▶ [What to do]
(a) List every place name that appears in the film comment.
(b) In the film comment, which film does the writer rate higher than Under the Silver Lake?
(c) Continue the film comment from its last sentence.

▶ [Excerpt]
Segment Open
Yes, I agree with your points in large part. That said, I feel like it deserves commentary when a movie about Detroit set in the modern day features no black characters, but is instead focused on the white suburban experience and how it views the decayed urban core (or perhaps periphery?) as this film is. That to me says something beyond letting the art flow, which needs to be examined.
Under the Silver Lake was good, but not as good as it Follows. It was meandering as you put it. I and other commenters mentioned it here under this review. Again, it was interesting for focusing on a majority white/Jewish neighborhood, Silver Lake, in an overwhelmingly non white city, Los Angeles. In fact, Silver Lake is basically known for being the Williamsburg, Brooklyn of LA. Mitchell is of course not our guy, but there is some interesting continuity between the two films regarding race and urban geography.
Segment Closed
▶ [Dataset records]
Segment Open
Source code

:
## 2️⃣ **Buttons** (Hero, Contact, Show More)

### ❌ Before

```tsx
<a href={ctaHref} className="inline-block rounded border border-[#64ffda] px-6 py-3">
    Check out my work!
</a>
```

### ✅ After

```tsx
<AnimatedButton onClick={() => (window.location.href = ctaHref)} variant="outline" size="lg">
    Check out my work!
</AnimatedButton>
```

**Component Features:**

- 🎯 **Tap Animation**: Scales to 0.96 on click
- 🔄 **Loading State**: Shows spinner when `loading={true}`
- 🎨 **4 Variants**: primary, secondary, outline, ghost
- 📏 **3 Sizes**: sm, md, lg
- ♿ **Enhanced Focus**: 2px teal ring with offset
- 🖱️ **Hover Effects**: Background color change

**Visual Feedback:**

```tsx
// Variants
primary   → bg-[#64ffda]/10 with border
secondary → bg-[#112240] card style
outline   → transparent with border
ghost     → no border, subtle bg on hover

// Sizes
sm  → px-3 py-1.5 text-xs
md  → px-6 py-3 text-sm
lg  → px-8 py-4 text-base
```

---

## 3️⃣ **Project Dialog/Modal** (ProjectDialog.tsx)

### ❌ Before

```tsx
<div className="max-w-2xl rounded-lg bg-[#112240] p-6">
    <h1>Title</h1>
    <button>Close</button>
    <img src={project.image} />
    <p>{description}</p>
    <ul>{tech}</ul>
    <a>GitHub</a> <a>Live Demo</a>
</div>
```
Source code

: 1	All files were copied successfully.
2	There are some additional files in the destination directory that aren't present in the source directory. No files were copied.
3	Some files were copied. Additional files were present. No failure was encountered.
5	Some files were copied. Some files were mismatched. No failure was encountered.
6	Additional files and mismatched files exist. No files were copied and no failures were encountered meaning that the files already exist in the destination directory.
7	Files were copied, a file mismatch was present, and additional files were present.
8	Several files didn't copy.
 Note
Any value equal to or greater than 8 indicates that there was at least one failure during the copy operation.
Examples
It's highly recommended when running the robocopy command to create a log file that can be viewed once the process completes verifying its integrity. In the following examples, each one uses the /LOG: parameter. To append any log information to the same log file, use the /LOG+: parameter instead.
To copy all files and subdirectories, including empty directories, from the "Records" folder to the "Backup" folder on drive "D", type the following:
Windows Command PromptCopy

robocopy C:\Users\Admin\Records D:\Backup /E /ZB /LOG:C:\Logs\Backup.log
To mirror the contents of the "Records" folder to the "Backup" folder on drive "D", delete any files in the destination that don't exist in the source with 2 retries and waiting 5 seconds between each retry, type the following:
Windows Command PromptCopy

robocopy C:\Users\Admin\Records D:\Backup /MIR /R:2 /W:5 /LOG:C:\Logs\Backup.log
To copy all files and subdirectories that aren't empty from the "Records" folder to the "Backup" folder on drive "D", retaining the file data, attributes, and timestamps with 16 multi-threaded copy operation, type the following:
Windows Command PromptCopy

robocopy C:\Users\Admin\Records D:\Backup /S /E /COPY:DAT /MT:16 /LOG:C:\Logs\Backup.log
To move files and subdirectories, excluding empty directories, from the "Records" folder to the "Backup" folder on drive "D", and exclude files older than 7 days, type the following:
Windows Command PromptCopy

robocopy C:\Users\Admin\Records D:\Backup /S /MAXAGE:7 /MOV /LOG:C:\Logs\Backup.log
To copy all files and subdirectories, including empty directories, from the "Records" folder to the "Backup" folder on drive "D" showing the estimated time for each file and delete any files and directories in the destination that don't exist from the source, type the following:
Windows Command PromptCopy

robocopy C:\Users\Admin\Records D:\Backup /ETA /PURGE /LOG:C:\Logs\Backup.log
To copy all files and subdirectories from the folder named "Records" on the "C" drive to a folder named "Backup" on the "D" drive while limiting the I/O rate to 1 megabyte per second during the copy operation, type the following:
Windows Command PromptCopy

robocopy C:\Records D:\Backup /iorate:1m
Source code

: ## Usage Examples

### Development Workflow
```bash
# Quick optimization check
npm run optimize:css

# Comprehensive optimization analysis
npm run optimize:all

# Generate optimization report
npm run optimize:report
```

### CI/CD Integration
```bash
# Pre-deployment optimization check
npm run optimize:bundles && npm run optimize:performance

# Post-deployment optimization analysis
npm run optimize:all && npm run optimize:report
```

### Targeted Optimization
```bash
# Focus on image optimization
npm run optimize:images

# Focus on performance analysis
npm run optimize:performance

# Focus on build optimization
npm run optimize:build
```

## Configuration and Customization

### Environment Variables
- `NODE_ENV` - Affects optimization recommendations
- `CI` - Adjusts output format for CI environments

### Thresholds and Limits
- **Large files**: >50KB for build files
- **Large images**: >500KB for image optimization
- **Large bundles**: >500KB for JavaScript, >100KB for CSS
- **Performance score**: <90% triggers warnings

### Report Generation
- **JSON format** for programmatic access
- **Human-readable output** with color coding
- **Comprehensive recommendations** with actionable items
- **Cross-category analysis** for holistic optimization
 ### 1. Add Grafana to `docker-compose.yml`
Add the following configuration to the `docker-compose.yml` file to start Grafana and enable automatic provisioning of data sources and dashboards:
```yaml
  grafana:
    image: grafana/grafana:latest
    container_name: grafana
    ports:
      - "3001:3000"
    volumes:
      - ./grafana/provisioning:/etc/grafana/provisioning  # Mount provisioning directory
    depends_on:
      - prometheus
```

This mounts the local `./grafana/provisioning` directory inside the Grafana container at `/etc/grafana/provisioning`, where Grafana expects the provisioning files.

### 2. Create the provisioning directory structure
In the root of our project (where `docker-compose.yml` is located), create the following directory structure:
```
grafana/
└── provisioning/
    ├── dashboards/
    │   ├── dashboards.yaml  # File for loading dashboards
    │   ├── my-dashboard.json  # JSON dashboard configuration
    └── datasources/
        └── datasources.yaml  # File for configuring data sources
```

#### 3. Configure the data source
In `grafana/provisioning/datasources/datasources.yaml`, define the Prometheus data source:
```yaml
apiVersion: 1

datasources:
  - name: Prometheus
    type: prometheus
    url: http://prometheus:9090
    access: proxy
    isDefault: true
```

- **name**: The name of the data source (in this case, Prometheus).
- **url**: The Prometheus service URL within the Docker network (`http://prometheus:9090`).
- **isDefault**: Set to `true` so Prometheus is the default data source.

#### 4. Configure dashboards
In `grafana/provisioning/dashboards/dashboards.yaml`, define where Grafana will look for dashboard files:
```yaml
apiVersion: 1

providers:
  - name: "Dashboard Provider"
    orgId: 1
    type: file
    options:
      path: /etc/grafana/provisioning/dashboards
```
Segment Closed
▶ [Results]
(a) Detroit; Silver Lake; Los Angeles (also given as LA); Williamsburg; Brooklyn

(b) It Follows

(c)
“Nice” people discovering the dark underbelly of society is a common film and literature trope, especially in suburban life (Blue Velvet, Stepford Wives). But the moment any filmmaker might be praised for excluding blacks is a sure sign they will never work again or have to make concessions next time around. Witness the exceedingly shrill scolding against such interpretation by the director of The Northman. Artists, especially young ones, are informed by where they grew up and who they hang with. The Left lives fantasies of white kids with a million black friends and they all love both Wu Tang and Eminem, but that is just not the reality of most. So I imagine the setting of Silver Lake arose similarly from the community he hangs with. The filmmaker has more interesting things about wandering into urban Detroit from the burbs than trying to be a white guy making a film about good and bad black cops in the hood. The white South African director of District 9 has taken similar heat but seems to deftly handle a potentially sticky accusations.
The modern zeitgeist lives by ‘diversity is our strength’ for every and any situation despite its implausibility even for art by minorities. If the left could invent a machine to determine whether your nocturnal dreamland is ‘diverse’ enough, you bet they would… perhaps as a successor to the Implicit Association Test as that seems to be under increasing critique.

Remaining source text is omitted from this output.